Ich stand ihr gegenüber, erschüttert, überwältigt von ihrer Ausstrahlung und gelassenen Wucht. Hinfällig war ich, ein markloser Zwerg, ein Erdenwurm halt, der sich endlich, nachdem die Benommenheit ein wenig gewichen war, dazu anschickte, um sie herumzukriechen, immer ehrfürchtig und immer ungläubig aufschauend zu ihr und zum Tiefblau des Himmels, dem sie entgegenwuchs. Andere umkreisten das Phänomen auf Kamelen, der Rummel war groß.
Aber als ich, nach Bezahlung des Eintritts, ins Innere und Dunkle drang, war ich plötzlich allein. In tief gebückter Haltung folgte ich dem abwärts führenden Schacht. Die Luft wurde stickig, ich dachte an Umkehr. Am Ende des Gangs konnte ich mich aufrichten und etwas Atem schöpfen.
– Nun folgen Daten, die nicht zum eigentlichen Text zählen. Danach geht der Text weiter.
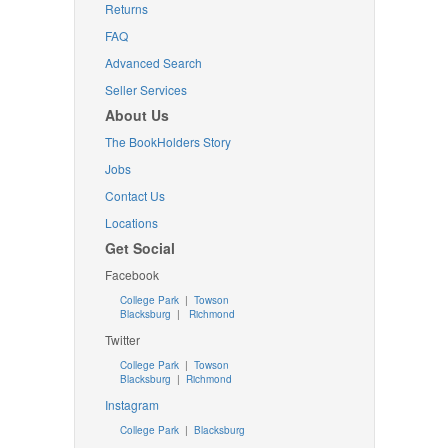
Returns
FAQ
Advanced Search
Seller Services
About Us
The BookHolders Story
Jobs
Contact Us
Locations
Get Social
Facebook
College Park
|
Towson
Blacksburg
|
Richmond
Twitter
College Park
|
Towson
Blacksburg
|
Richmond
Instagram
College Park
|
Blacksburg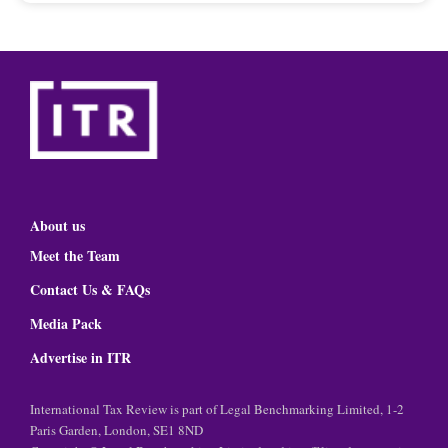
About us
Meet the Team
Contact Us & FAQs
Media Pack
Advertise in ITR
International Tax Review is part of Legal Benchmarking Limited, 1-2
Paris Garden, London, SE1 8ND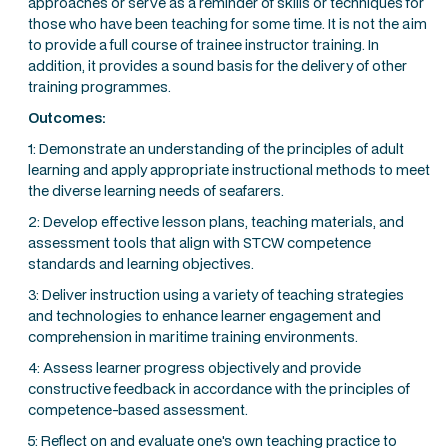
approaches or serve as a reminder of skills or techniques for
those who have been teaching for some time. It is not the aim
to provide a full course of trainee instructor training. In
addition, it provides a sound basis for the delivery of other
training programmes.
Outcomes:
1: Demonstrate an understanding of the principles of adult
learning and apply appropriate instructional methods to meet
the diverse learning needs of seafarers.
2: Develop effective lesson plans, teaching materials, and
assessment tools that align with STCW competence
standards and learning objectives.
3: Deliver instruction using a variety of teaching strategies
and technologies to enhance learner engagement and
comprehension in maritime training environments.
4: Assess learner progress objectively and provide
constructive feedback in accordance with the principles of
competence-based assessment.
5: Reflect on and evaluate one's own teaching practice to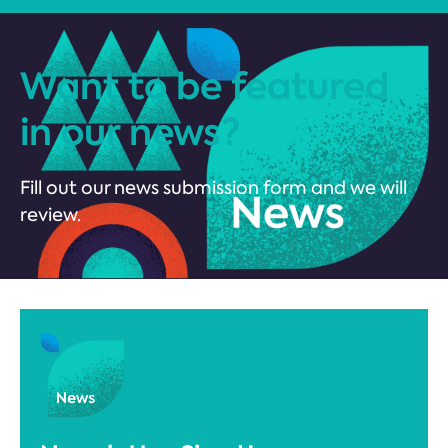
Want to be featured
in our news?
Fill out our news submission form and we will
review.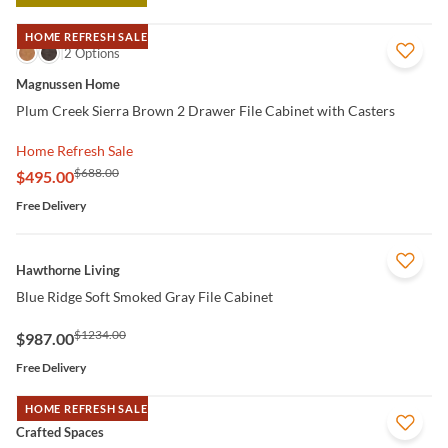
HOME REFRESH SALE
QUICK VIEW
2 Options
Magnussen Home
Plum Creek Sierra Brown 2 Drawer File Cabinet with Casters
Home Refresh Sale
$688.00
$495.00
Free Delivery
QUICK VIEW
Hawthorne Living
Blue Ridge Soft Smoked Gray File Cabinet
$1234.00
$987.00
Free Delivery
HOME REFRESH SALE
QUICK VIEW
Crafted Spaces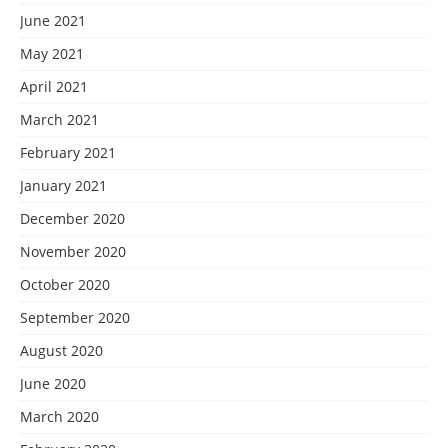
June 2021
May 2021
April 2021
March 2021
February 2021
January 2021
December 2020
November 2020
October 2020
September 2020
August 2020
June 2020
March 2020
Dann begann der ansteigende Stollen, der endlos schien. Ich quälte mich vorwärts und dachte an Umkehr. Ich dachte an die Millionen von Tonnen Gestein über mir, die, aufgeschichtet von Menschenhand vor Jahrtausenden, jederzeit und gerade jetzt, wo ich so gern noch ein Weilchen gelebt hätte, ins Wanken kommen konnten. Endlich mündete der Tunnel in eine hohe, langgestreckte Galerie, eine Art Treppenhaus, nach dessen oberster Stufe nochmals ein kurzer Engpaß folgte, der sich als Gang und Eingang zum Zentrum erwies. Ich stand in der Königskammer, ich stand in der Grabkammer, die in Wahrheit keine Kammer, sondern ein kleiner Saal ist, ein Grabsaal, leer bis auf den leeren Granitsarg des verschollenen Cheops.
Ich blieb nicht lange, es roch so arg nach Urin, daß ein gemessenes Verweilen nicht in Betracht kam. Auch huschte jetzt ein asiatisches Pärchen herein und sagte Good morning. Ich warf noch einen Blick in den offenen Sarkophag, Kaugummis, eine zerknüllte Tampaxschachtel, ich kroch zurück ans Licht.
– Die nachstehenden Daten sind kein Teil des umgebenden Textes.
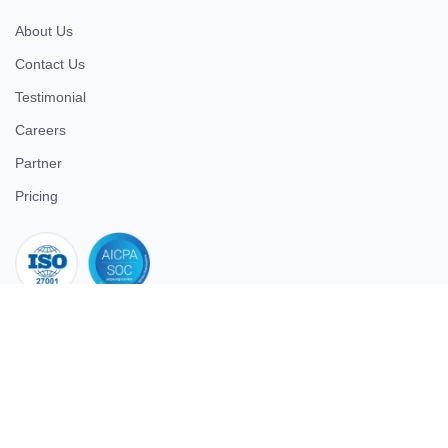
About Us
Contact Us
Testimonial
Careers
Partner
Pricing
iso 27001
© 2026 ULTIMATE BUSINESS SYSTEMS PRIVATE LIMITED. All
rights reserved.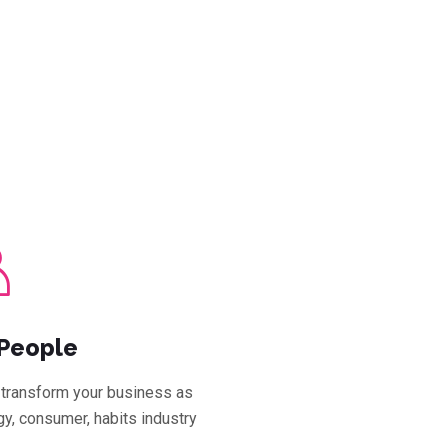
People
transform your business as
y, consumer, habits industry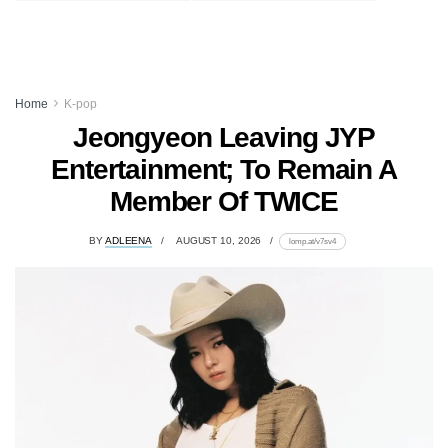
Home
K-pop
Jeongyeon Leaving JYP
Entertainment; To Remain A
Member Of TWICE
BY
ADLEENA
AUGUST 10, 2026
lomp.at/v7sv4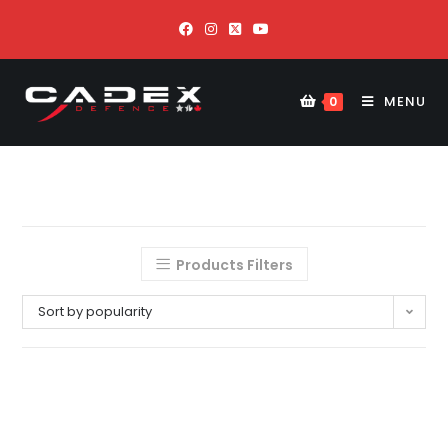
MENU
0
Products Filters
Sort by popularity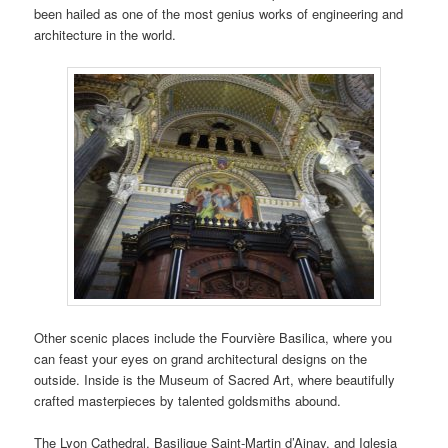
been hailed as one of the most genius works of engineering and
architecture in the world.
Other scenic places include the Fourvière Basilica, where you
can feast your eyes on grand architectural designs on the
outside. Inside is the Museum of Sacred Art, where beautifully
crafted masterpieces by talented goldsmiths abound.
The Lyon Cathedral, Basilique Saint-Martin d’Ainay, and Iglesia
Es war schon später, als ich geglaubt hatte, es blieb mir keine Zeit mehr für die zwei anderen Pyramiden und für die Sphinx. Wenn mir die Botschafterin schon eine Audienz gewährte, so durfte ich sie weder warten lassen noch in verschwitztem und verstaubtem Zustand vor sie treten. – Antreiben mußte ich den Taxifahrer nicht, er fuhr so mörderisch wie alle, und ich hatte im Hotel noch Zeit genug, mich zu duschen und die Kleider zu wechseln. Ich hätte sogar noch etwas essen und trinken können, glaubte aber, da ich auf dreizehn Uhr geladen war, an einen kleinen Imbiß oder Umtrunk auf der Botschaft.
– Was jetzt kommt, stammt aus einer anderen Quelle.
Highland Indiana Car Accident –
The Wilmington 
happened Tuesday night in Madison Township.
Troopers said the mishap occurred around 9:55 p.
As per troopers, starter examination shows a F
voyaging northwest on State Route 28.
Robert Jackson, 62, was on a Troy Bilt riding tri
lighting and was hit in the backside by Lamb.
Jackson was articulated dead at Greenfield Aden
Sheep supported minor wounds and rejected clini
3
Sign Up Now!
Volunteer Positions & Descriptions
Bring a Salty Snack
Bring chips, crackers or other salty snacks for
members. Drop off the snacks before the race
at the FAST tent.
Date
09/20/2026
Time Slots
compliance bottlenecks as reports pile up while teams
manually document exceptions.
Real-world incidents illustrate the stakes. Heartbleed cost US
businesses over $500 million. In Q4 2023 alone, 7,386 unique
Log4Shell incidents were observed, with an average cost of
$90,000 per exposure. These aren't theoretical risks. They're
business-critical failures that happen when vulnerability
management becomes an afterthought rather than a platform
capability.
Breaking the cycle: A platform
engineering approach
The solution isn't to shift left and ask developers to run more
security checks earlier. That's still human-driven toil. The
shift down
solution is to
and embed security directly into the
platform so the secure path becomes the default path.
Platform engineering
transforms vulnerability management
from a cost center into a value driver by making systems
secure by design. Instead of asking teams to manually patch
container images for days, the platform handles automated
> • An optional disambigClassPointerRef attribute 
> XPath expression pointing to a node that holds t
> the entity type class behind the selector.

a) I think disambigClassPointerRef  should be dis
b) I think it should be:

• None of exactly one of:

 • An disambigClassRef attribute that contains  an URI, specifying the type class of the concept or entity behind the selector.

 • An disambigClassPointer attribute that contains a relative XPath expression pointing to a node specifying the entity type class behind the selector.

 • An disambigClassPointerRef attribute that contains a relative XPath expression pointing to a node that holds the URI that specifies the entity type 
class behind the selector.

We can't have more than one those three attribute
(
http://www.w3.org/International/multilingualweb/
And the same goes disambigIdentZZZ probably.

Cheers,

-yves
Sie lag nur wenige Fußminuten vom Hotel entfernt, ich fand sie auf Anhieb, obwohl man die schneeweiße und durchaus stattliche Villa aus kolonialen Zeiten leicht übersehen kann, da sie von den umstehenden Gebäuden überragt und insbesondere von der direkt neben ihr sich erhebenden ARAB INVESTMENT BANK förmlich erdrückt wird. Und da sie zudem von der brodelnden Straße zurückversetzt und vom einzigen Grün weit und breit umgeben ist, erscheint sie vollends als Insel und sonderbares Relikt, verloren, unwirklich fast. Umso eigensinniger, so schien es mir, blähte sich die auf der hellblauen Holzbalustrade aufgepflanzte Schweizerfahne im Wind der Gegenwart.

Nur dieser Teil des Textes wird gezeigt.